Polycystic Ovarian syndrome disease is
very common disorder now a days, very frequently spelled as PCOD. Although
this is not correct, because PCOS is characterized as a syndrome, rather
than a disease. It is the most common cause of Anovulation and secondary
Amenorrhoea in the adolescents.This syndrome is characterized by oligomenorrhoea,
hirsuitism and obesity, it is associated with insulin resistance and
the development of Diabetes. 1% of female population suffers from PCOS,
and the patients are mostly 15 to 25 years of age group.
This disease was earlier known as Stein-Leventhal
Syndrome. Irving Feiler Stein graduated from Rush Medical College in
1912. He was trained in obstetrics and gynaecology at the Michael Reese
Hospital, and from 1916 he remained associated with this hospital for
the rest of his life. He also held senior academic appointment in obstetrics
and Gynaecology at the Northwestern University Medical School and was
a senior member of the staff of the highland Park Hospital. Stein’s
main field of investigation was female infertility. Michael Leo Leventhal,
with whom he shares eponymic fame, was his colleague.
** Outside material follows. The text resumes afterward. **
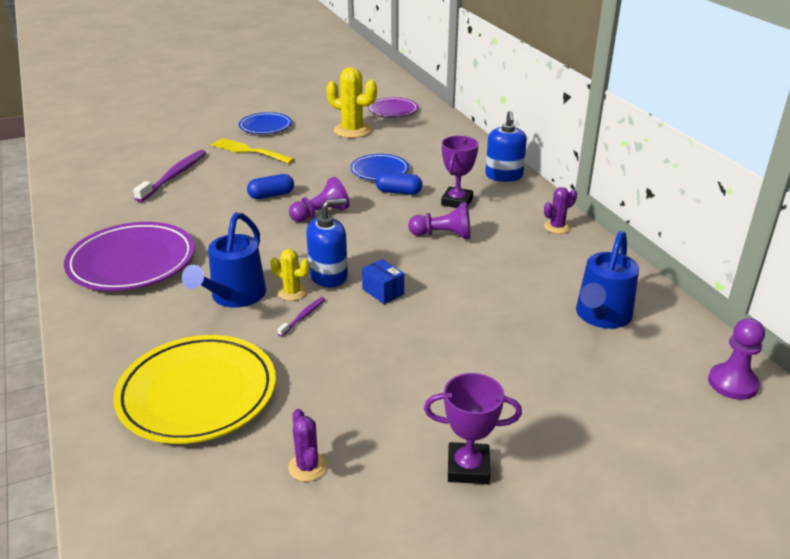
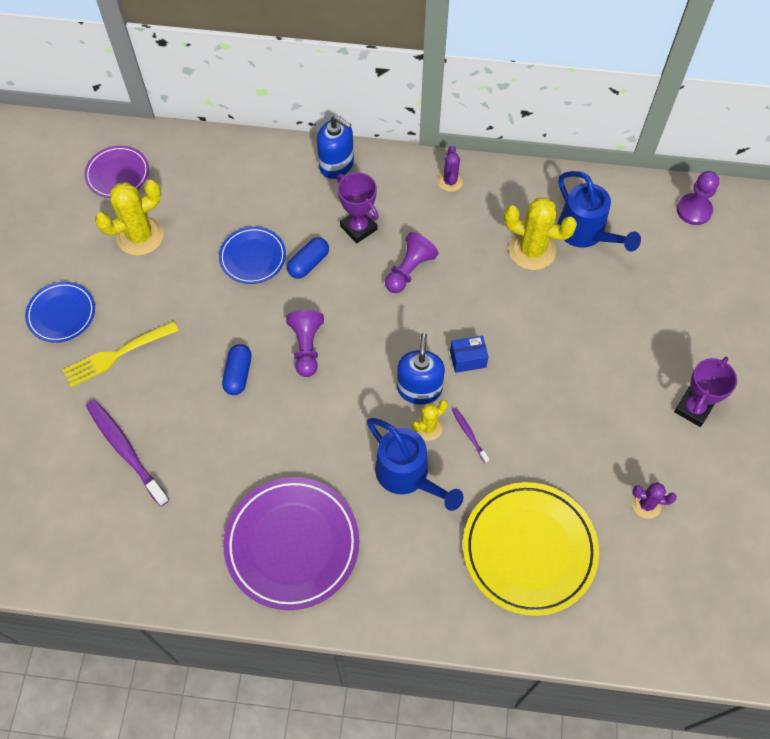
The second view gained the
In polycystic ovary disease, enlarged
ovaries with thickened sclerotic capsules and an abnormally high number
of follicles are present. The follicles may concurrently exist in varying
states of growth, maturation, or atresia.
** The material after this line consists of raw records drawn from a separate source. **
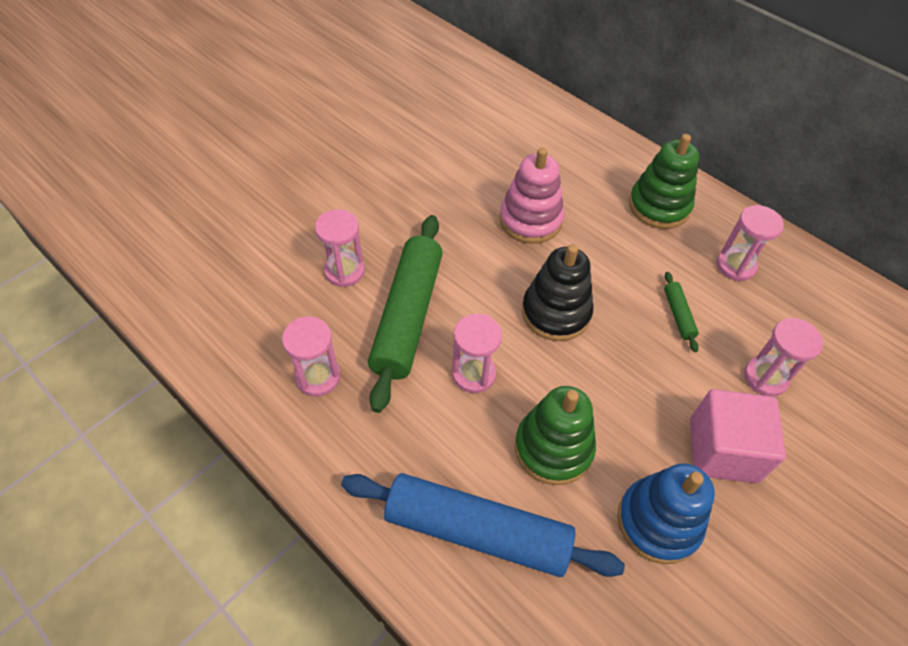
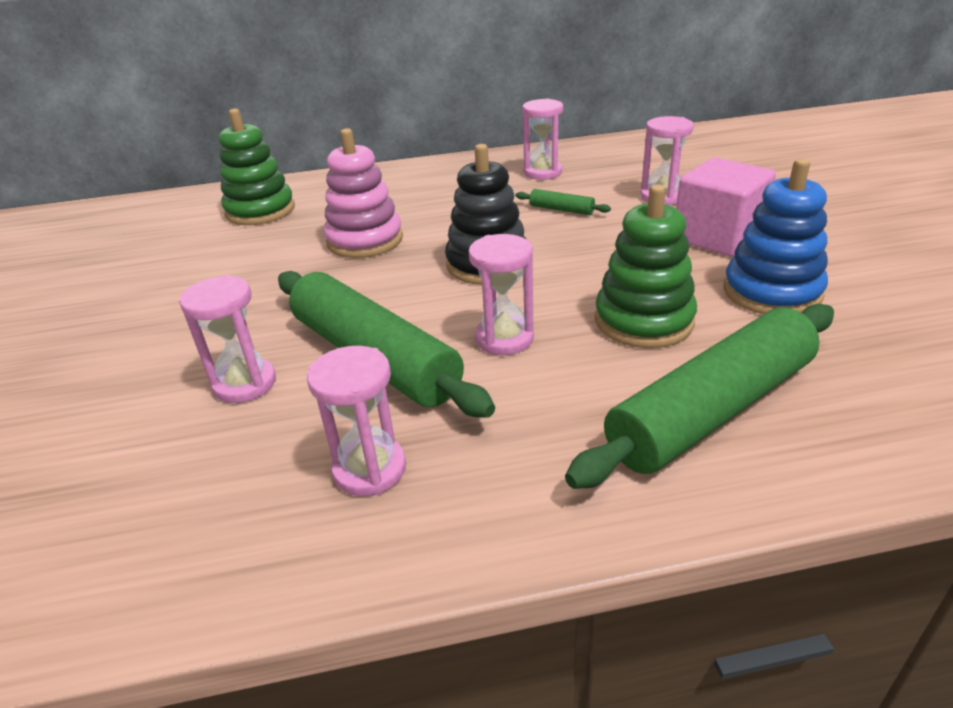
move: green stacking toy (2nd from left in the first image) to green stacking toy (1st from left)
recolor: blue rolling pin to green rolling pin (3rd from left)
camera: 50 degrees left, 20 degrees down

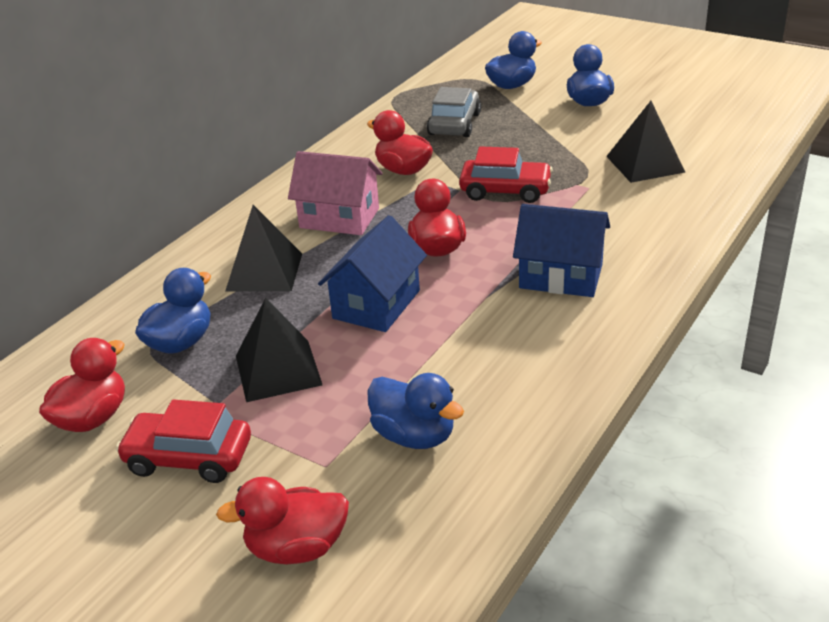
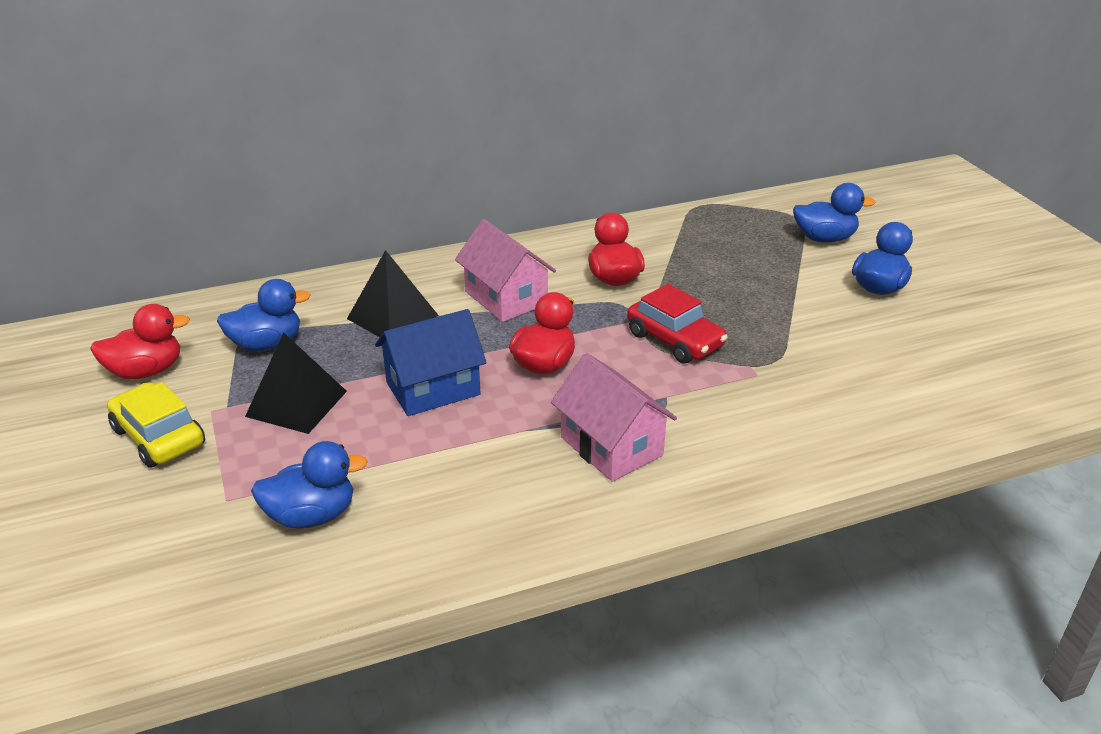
delete: red duck (2nd from left); grey car; black pyramid (3rd from left)
recolor: red car (1st from left) to yellow car; blue house (2nd from left) to pink house (2nd from left)
rotate: blue duck (2nd from left) 90 degrees counterclockwise
camera: 35 degrees right, 0 degrees up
Although a multiplicity of clinical presentations
exists, Stein and Leventhal reported the classic symptomatology in 1935.
They described a group of women with amenorrhea, infertility, hirsutism,
and enlarged polycystic ovaries. The authors found that, after ovarian
biopsy, the women began to menstruate regularly. As was discovered over
time, women may have polycystic ovaries, yet their cases may not conform
to all of the original criteria. Therefore, Stein-Leventhal syndrome
became a subgroup of a more encompassing disease called polycystic ovary
disease.
As more information regarding the nature
of the condition has come to light, other terms have been applied, including
polycystic ovaries syndrome and polyfollicular ovarian disease. In actuality,
polycystic ovaries are not the primary cause of amenorrhea or hirsutism
in this condition. They are simply one sign of an underlying endocrinologic
disorder that ultimately results in anovulation.